Returning to Urbino, he was employed by Duke Guidobaldo da Montefeltro in the decorations of his palace, and showed extraordinary aptitude for theatrical adornments. He is recorded as having helped design the decorations for the Duke's funeral in 1508. From Urbino, he travelled to Rome and painted one of his masterpieces, The Resurrection, for the church of Santa Caterina da Siena.

Francesco Maria I della Rovere, duke of Urbino, recalled Genga, and commissioned him to execute works in connection with his marriage to Eleonora Gonzaga in 1522. This prince was soon afterwards expelled by Pope Leo X, and Genga followed him to Mantua. When Della Rovere regained Pesaro, he had Genga reconstruct a former castle into a suburban villa, known as the Villa Imperiale This semi-rural retreat was refurbished from c. 1530 onwards.
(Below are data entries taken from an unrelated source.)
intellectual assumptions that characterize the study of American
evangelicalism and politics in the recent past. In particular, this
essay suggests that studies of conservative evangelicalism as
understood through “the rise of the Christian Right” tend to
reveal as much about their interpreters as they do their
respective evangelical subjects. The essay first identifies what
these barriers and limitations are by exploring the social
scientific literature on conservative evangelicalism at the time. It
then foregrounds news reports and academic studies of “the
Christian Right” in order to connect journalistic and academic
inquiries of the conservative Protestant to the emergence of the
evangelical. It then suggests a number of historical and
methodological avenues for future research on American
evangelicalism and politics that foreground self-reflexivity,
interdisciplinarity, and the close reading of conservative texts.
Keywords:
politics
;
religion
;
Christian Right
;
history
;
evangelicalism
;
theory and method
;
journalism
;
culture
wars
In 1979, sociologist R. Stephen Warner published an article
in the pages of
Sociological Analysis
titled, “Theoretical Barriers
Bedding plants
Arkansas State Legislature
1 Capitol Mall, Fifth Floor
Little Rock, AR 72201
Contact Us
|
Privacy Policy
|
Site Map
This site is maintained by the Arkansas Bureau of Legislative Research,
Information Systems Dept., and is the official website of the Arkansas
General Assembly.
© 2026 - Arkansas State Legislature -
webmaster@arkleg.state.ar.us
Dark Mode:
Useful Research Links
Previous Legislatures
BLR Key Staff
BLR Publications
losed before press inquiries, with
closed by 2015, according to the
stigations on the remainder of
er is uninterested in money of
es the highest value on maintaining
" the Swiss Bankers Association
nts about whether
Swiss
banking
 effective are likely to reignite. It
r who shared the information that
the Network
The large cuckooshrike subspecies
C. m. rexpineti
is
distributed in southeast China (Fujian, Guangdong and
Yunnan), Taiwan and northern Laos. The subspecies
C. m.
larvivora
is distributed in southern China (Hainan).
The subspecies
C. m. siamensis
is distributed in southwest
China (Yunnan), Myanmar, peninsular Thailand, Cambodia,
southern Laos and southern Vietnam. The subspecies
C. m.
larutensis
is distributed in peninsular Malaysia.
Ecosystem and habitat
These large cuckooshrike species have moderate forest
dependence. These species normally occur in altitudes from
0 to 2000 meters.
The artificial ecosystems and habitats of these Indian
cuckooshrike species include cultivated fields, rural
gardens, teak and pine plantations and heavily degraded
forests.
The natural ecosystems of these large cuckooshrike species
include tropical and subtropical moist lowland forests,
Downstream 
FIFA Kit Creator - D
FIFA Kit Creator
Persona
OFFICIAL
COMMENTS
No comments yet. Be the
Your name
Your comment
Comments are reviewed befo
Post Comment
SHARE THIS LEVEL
Its sunken court is the direct precedent for the more famous one at Villa Giulia, Rome, For the fresco decoration of the interior, Genga recruited a number of major Mannerist painters, including Francesco Menzocchi, Bronzino, Dosso Dossi, and Raffaellino dal Colle. The duke of Urbino was eventually restored to his dominions; he took Genga with him, and appointed him the ducal architect and decorator. He worked extensively on the Villa Imperiale on Mount Accio.

Among his work in Urbino, was the scenography of plays, for example, Castiglione described the sumptuous decoration (presumably Genga's) of the performance of Bibbiena’s La Calandria in Urbino on 6 February 1513. He also decorated the chapel of San Martino in the cathedral.

Genga was a sculptor as well as a musician. Among his pupils was his own son Bartolommeo (1518–1558), who became a respected architect. There are few extant paintings by Genga. One of his leading works is in the church of Sant'Agostino in Cesena: a triptych in oil, representing the Annunciation, God the Father in Glory, and the Madonna and Child. Among his architectural works are the church of San Giovanni Battista in Pesaro; the bishop's palace at Senigallia; the façade of the Mantua cathedral; and fortifications near Pesaro.

Genga retired to a house in the vicinity of Urbino, continuing still to produce designs in pencil.